5. Offer to work for free on a trial basis.
Last week in What Can Career Coaching Do For You? guest poster and career coach Ed Burns wrote about job shadowing, which he described as working along side a person in an unfamiliar career, usually for free, to learn what “a day in the life of a dog trainer” is like, as an example. I think the advice is well taken in a more general sense as well.
There are two circumstances under which you might want to try offering to work for free: if you’re desperate to get a job and all other methods have failed, or if you’re trying to change careers and need a foot in the door somewhere. And if either situation is the case it may be well worth the time and effort.
The attraction for a would-be employer is that it’s a virtually risk free hiring situation. It will cost no money and carry no promises. From your standpoint, it’s a chance to demonstrate what you’re capable of in a real life environment. Some employers may have difficulty envisioning you in a certain job based on your resume, but it will become obvious if you can somehow get in and actually do the job.
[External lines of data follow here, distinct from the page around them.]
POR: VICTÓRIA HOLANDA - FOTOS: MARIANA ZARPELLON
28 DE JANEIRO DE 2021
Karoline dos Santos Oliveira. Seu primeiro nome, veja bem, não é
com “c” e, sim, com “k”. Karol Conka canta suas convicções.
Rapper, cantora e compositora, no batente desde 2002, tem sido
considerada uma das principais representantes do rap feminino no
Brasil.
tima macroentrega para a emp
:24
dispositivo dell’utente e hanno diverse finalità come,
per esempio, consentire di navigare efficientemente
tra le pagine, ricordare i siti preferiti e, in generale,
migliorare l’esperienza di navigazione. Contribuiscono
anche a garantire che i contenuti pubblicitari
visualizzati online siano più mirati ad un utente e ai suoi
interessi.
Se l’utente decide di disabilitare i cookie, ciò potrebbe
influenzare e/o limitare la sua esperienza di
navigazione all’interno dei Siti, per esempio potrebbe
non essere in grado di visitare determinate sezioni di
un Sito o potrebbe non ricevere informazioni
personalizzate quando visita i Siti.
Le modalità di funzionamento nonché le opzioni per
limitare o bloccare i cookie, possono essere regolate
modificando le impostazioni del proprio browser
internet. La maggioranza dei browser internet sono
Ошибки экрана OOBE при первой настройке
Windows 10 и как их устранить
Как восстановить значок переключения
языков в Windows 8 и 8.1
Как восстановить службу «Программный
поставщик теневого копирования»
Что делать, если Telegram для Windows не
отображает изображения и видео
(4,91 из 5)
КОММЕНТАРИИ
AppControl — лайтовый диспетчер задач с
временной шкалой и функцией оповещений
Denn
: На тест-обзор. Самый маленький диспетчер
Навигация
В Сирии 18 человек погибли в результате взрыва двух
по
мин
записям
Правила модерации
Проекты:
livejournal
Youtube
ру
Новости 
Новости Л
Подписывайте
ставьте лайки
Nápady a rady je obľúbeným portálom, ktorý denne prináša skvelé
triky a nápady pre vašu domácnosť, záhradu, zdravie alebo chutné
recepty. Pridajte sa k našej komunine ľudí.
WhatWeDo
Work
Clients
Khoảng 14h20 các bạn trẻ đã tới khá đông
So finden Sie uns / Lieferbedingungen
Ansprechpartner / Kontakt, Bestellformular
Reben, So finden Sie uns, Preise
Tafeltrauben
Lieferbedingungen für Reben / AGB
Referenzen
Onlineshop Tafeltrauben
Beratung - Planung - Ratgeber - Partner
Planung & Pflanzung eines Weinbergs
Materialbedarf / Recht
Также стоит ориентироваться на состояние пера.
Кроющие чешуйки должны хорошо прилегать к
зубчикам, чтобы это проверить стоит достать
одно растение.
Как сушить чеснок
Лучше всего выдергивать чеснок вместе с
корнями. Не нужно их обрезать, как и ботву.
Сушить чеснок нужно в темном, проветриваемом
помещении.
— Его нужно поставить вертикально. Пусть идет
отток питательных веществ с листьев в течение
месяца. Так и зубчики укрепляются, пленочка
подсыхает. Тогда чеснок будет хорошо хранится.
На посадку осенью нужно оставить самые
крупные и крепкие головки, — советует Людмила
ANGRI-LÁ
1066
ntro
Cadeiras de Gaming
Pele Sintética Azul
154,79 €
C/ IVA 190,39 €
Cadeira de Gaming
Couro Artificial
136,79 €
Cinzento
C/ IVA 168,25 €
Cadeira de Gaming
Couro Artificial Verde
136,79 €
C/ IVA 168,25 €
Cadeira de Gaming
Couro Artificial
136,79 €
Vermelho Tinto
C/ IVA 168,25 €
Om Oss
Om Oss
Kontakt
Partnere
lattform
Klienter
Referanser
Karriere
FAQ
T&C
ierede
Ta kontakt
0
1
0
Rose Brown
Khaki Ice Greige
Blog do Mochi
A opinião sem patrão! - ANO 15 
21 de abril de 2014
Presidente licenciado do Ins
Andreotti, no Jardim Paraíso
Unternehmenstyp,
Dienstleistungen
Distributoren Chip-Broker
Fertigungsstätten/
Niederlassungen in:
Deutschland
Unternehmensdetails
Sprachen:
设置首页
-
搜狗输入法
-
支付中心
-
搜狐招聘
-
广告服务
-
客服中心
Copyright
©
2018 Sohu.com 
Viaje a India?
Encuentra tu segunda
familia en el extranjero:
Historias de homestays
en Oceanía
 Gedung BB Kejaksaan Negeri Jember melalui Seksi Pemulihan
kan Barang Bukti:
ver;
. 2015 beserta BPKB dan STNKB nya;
If you go this route, you’ll want to limit your time of free service to not more than a few weeks, otherwise the employer may be taking advantage of you. You’ll also need to be pretty certain you have the skills and willingness to do the job so that you’ll be able to impress an employer into hiring into a paying situation.
One other element this approach can add to the mix: even if the employer doesn’t hire you into a paid job, he or she may be sufficiently convinced of your abilities that they’ll provide a reference to another employer who does need someone. In this way you’re creating connections where none exist, and that’s a major advantage by itself.
What ever method you use to get a job, once you’re in one be competitive and work to earn your keep every day. Our productivity is the only security we have in todays job market.
What methods have you used to get a job when more conventional ones didn’t work? Have you ever tried any of the above? What happened?